EXERCISE AIM:
Scan the data. Collect each line that contains the word "доставки".

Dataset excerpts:
Segment Open
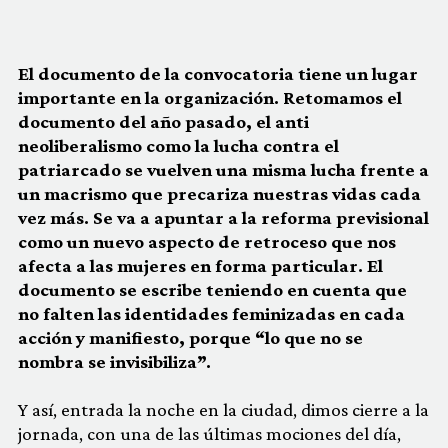
El documento de la convocatoria tiene un lugar
importante en la organización. Retomamos el
documento del año pasado, el anti
neoliberalismo como la lucha contra el
patriarcado se vuelven una misma lucha frente a
un macrismo que precariza nuestras vidas cada
vez más. Se va a apuntar a la reforma previsional
como un nuevo aspecto de retroceso que nos
afecta a las mujeres en forma particular. El
documento se escribe teniendo en cuenta que
no falten las identidades feminizadas en cada
acción y manifiesto, porque “lo que no se
nombra se invisibiliza”.
Y así, entrada la noche en la ciudad, dimos cierre a la
jornada, con una de las últimas mociones del día,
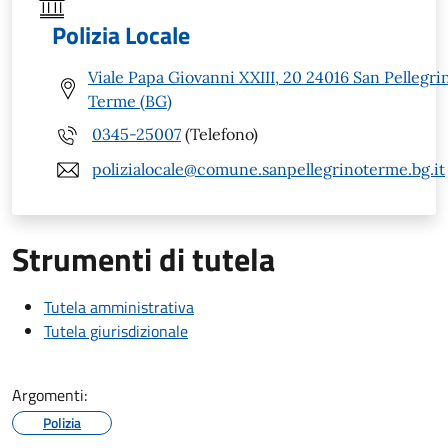
Polizia Locale
Viale Papa Giovanni XXIII, 20 24016 San Pellegri
Terme (BG)
0345-25007
(Telefono)
polizialocale@comune.sanpellegrinoterme.bg.it
Strumenti di tutela
Tutela amministrativa
Tutela giurisdizionale
Argomenti:
Polizia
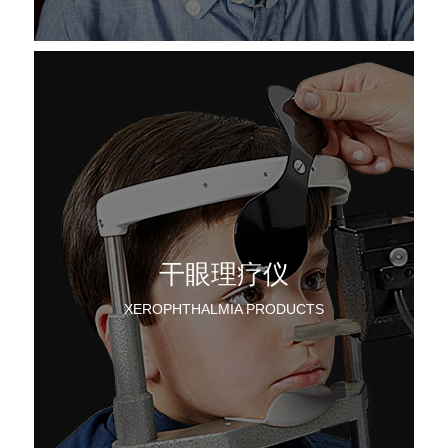
干眼理疗仪
XEROPHTHALMIA PRODUCTS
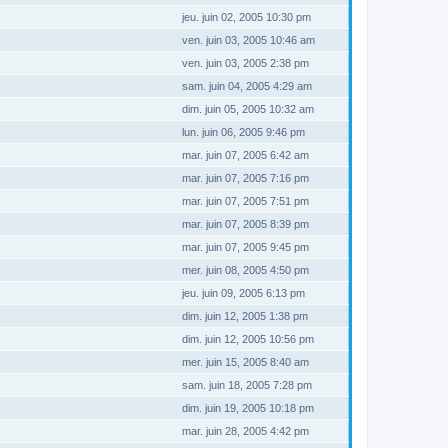
jeu. juin 02, 2005 10:30 pm
ven. juin 03, 2005 10:46 am
ven. juin 03, 2005 2:38 pm
sam. juin 04, 2005 4:29 am
dim. juin 05, 2005 10:32 am
lun. juin 06, 2005 9:46 pm
mar. juin 07, 2005 6:42 am
mar. juin 07, 2005 7:16 pm
mar. juin 07, 2005 7:51 pm
mar. juin 07, 2005 8:39 pm
mar. juin 07, 2005 9:45 pm
mer. juin 08, 2005 4:50 pm
jeu. juin 09, 2005 6:13 pm
dim. juin 12, 2005 1:38 pm
dim. juin 12, 2005 10:56 pm
mer. juin 15, 2005 8:40 am
sam. juin 18, 2005 7:28 pm
dim. juin 19, 2005 10:18 pm
mar. juin 28, 2005 4:42 pm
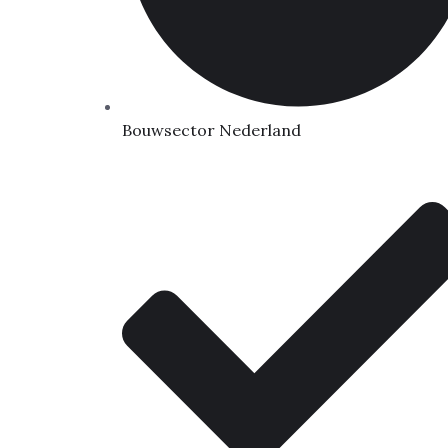
Bouwsector Nederland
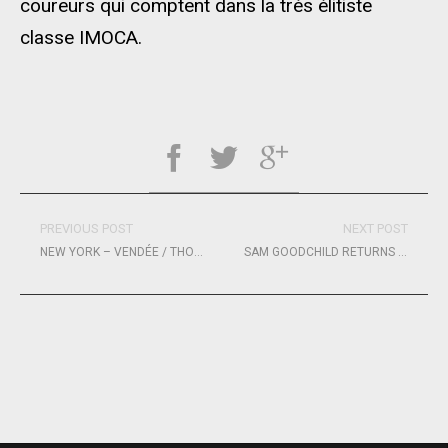
coureurs qui comptent dans la très élitiste
classe IMOCA.
PREVIOUS POST
NEXT POST
NEW YORK – VENDÉE / THOMAS RUYANT : « J’AIME CE FORMAT DE COURSE ! »
SAM GOODCHILD RETURNS TO THE RACECOURSE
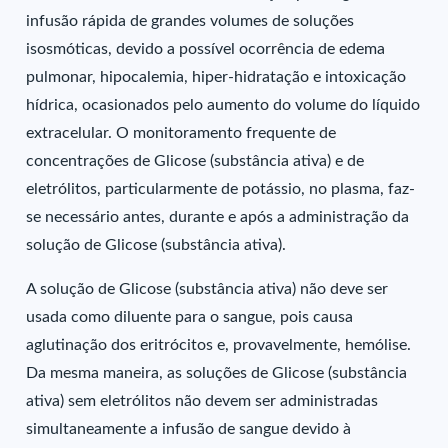
infusão rápida de grandes volumes de soluções
isosmóticas, devido a possível ocorrência de edema
pulmonar, hipocalemia, hiper-hidratação e intoxicação
hídrica, ocasionados pelo aumento do volume do líquido
extracelular. O monitoramento frequente de
concentrações de Glicose (substância ativa) e de
eletrólitos, particularmente de potássio, no plasma, faz-
se necessário antes, durante e após a administração da
solução de Glicose (substância ativa).
A solução de Glicose (substância ativa) não deve ser
usada como diluente para o sangue, pois causa
aglutinação dos eritrócitos e, provavelmente, hemólise.
Da mesma maneira, as soluções de Glicose (substância
ativa) sem eletrólitos não devem ser administradas
simultaneamente a infusão de sangue devido à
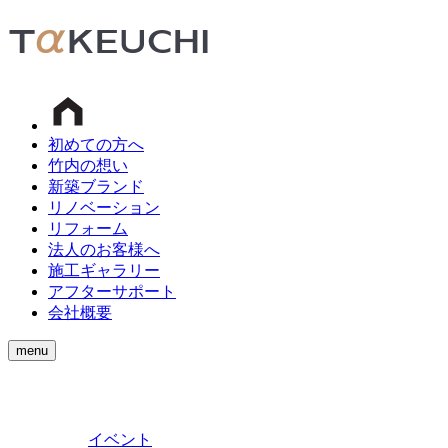
初めての方へ
竹内の想い
新築ブランド
リノベーション
リフォーム
法人のお客様へ
施工ギャラリー
アフターサポート
会社概要
menu
イベント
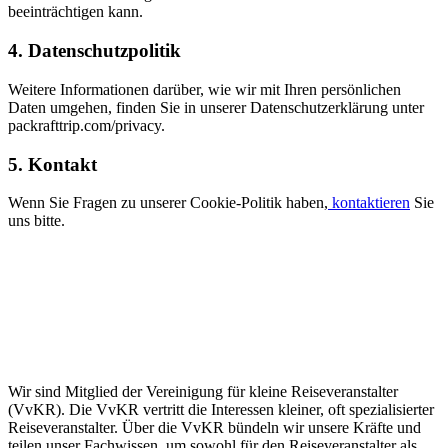
beeinträchtigen kann.
4.
Datenschutzpolitik
Weitere Informationen darüber, wie wir mit Ihren persönlichen
Daten umgehen, finden Sie in unserer Datenschutzerklärung unter
packrafttrip.com/privacy.
5.
Kontakt
Wenn Sie Fragen zu unserer Cookie-Politik haben,
kontaktieren
Sie
uns bitte.
Wir sind Mitglied der Vereinigung für kleine Reiseveranstalter
(VvKR). Die VvKR vertritt die Interessen kleiner, oft spezialisierter
Reiseveranstalter. Über die VvKR bündeln wir unsere Kräfte und
teilen unser Fachwissen, um sowohl für den Reiseveranstalter als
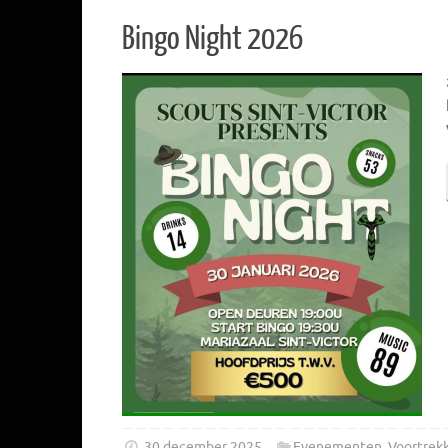
Bingo Night 2026
30 december 2025
Evenementen
,
Voortrek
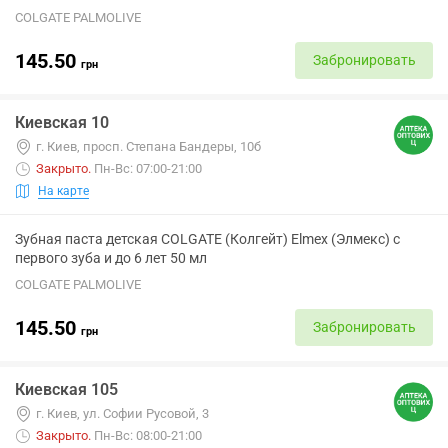
COLGATE PALMOLIVE
145.50
Забронировать
грн
Киевская 10
г. Киев, просп. Степана Бандеры, 10б
Закрыто
.
Пн-Вс: 07:00-21:00
На карте
Зубная паста детская COLGATE (Колгейт) Elmex (Элмекс) с
первого зуба и до 6 лет 50 мл
COLGATE PALMOLIVE
145.50
Забронировать
грн
Киевская 105
г. Киев, ул. Софии Русовой, 3
Закрыто
.
Пн-Вс: 08:00-21:00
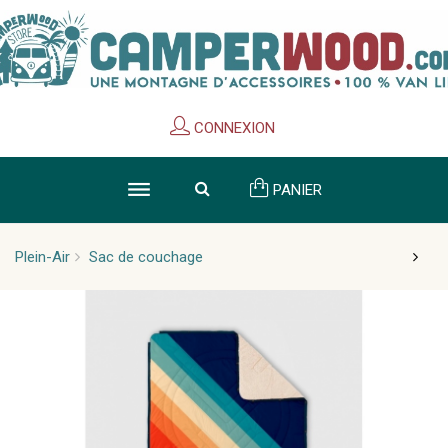
Cookies management panel
CONNEXION
PANIER
Plein-Air
Sac de couchage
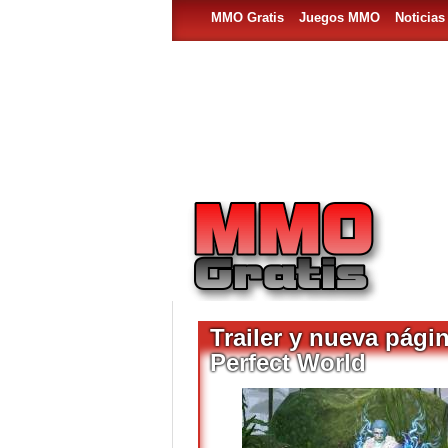
MMO Gratis
Juegos MMO
Noticia
Trailer y nueva pági
Perfect World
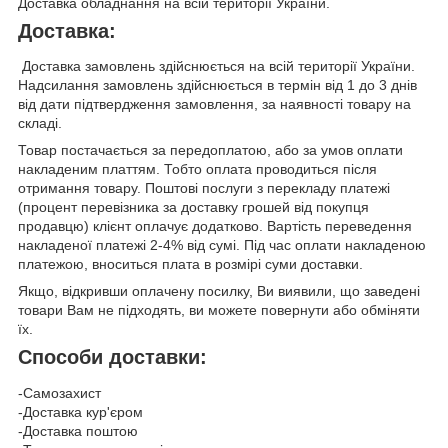
Доставка обладнання на всій території України.
Доставка:
Доставка замовлень здійснюється на всій території України.
Надсилання замовлень здійснюється в термін від 1 до 3 днів
від дати підтвердження замовлення, за наявності товару на
складі.
Товар постачається за передоплатою, або за умов оплати
накладеним платтям. Тобто оплата проводиться після
отримання товару. Поштові послуги з перекладу платежі
(процент перевізника за доставку грошей від покупця
продавцю) клієнт оплачує додатково. Вартість переведення
накладеної платежі 2-4% від сумі. Під час оплати накладеною
платежою, вноситься плата в розмірі суми доставки.
Якщо, відкривши оплачену посилку, Ви виявили, що заведені
товари Вам не підходять, ви можете повернути або обміняти
їх.
Способи доставки:
-Самозахист
-Доставка кур'єром
-Доставка поштою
Segment Closed
TASK OUTPUT:
платежою, вноситься плата в розмірі суми доставки.
Способи доставки:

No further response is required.